Police Scotland loses FOI challenge over number of intelligence sources
Police Scotland has lost a legal case over a freedom of information challenge, The Press and Journal reports.
The single force had refused to tell a journalist how many covert human intelligence sources it had established since its inception in 2013.
However, in October, Scottish Information Commissioner Rosemary Agnew found that the exemptions allowing the force to withhold information had been wrongly applied.
Freedom of information rules require that public authorities holding information give it to the person requesting it subject to a number of exemptions, including where such disclosure would substantially prejudice prevention or detection of crime or where it could endanger a person’s health and safety.
Chief Constable Philip Gormley appealed the decision to the Court of Session.
Counsel for the chief constable, Jonathan Barne, told the court: “Police Scotland put forward material they thought was sufficient. They raised these issues. The commissioner said: ‘That’s all too vague.’
“In my submission, in the context of this case and the potential repercussions, the commissioner was acting unreasonably.
“What we have are the people at the coal face saying to the commissioner: ‘These are the effects we anticipate will occur as a result of this information being disclosed’.”
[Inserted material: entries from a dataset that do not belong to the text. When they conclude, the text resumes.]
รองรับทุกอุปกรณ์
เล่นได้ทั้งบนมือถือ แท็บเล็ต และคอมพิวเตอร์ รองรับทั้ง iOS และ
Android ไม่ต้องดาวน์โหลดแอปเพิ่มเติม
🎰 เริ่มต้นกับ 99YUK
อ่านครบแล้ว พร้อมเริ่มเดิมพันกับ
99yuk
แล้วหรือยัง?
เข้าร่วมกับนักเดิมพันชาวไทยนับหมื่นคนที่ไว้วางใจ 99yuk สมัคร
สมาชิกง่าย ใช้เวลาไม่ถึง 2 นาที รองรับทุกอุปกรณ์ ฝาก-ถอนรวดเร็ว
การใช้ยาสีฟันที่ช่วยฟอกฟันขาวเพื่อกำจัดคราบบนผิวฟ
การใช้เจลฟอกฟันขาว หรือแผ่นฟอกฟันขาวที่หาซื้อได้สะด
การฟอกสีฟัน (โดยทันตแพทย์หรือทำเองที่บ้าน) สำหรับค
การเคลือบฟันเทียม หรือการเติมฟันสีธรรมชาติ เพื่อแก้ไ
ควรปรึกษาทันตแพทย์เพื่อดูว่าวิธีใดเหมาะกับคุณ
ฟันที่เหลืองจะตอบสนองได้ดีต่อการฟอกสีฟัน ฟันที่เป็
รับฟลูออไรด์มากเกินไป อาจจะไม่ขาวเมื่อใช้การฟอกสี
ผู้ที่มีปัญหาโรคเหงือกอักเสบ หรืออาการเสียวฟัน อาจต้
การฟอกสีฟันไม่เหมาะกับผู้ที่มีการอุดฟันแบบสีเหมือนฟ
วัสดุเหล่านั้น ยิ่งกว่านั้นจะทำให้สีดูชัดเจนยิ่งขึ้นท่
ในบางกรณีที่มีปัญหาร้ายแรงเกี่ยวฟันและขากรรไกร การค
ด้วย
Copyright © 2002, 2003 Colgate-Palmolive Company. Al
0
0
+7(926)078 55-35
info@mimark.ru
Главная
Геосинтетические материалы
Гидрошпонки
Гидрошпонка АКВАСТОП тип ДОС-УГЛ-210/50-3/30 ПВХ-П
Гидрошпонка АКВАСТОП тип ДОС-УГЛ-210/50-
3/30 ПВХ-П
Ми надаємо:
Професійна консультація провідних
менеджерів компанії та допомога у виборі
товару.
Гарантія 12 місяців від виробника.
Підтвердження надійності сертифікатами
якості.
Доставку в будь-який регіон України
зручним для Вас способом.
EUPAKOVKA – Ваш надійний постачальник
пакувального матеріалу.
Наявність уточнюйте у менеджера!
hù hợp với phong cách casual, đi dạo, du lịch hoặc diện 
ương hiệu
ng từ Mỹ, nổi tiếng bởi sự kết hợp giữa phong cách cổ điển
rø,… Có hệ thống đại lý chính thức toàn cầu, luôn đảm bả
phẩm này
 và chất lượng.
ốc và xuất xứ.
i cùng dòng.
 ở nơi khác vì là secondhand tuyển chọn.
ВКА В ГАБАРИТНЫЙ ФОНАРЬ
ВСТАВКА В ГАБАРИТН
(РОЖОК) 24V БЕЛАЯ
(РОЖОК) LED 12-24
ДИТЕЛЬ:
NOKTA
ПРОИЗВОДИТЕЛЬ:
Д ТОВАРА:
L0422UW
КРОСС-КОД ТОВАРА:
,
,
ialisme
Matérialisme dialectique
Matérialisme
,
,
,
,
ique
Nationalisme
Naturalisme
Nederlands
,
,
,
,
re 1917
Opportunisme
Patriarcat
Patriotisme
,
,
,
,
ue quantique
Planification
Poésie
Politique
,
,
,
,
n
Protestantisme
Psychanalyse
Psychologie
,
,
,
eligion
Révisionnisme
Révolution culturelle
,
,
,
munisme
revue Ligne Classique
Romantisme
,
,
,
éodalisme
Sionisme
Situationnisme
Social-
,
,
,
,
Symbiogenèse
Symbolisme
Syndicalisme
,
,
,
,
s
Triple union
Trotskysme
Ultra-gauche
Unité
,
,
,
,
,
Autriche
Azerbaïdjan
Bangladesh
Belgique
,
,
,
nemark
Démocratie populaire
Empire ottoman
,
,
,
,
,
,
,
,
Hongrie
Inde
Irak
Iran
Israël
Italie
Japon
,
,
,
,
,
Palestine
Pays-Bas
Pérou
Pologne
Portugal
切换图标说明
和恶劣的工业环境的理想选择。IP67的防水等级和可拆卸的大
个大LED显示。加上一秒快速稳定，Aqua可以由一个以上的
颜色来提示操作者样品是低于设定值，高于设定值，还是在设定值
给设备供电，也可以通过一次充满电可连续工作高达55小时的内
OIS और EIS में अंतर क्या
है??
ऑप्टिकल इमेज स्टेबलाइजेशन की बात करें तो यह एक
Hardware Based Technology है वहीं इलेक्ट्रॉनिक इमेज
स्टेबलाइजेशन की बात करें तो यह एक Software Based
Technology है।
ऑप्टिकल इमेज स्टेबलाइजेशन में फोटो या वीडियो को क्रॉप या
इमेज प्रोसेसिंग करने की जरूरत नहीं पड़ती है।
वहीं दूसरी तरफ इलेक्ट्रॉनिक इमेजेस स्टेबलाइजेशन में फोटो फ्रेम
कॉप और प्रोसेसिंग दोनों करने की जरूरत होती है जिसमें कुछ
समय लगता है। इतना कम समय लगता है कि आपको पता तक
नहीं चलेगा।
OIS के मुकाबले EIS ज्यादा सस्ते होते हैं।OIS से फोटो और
But David Johnston QC, for the commissioner, stated that the request sought a single number for a period of three years and no additional breakdown of data.
He said: “On the material before her, the commissioner was entitled to reach the decision that she did that these exemptions were not made out on the material that had been advanced to support them.”
Judges refused Mr Gormley’s appeal, saying they were satisfied with the commissioner’s reasons for her decision.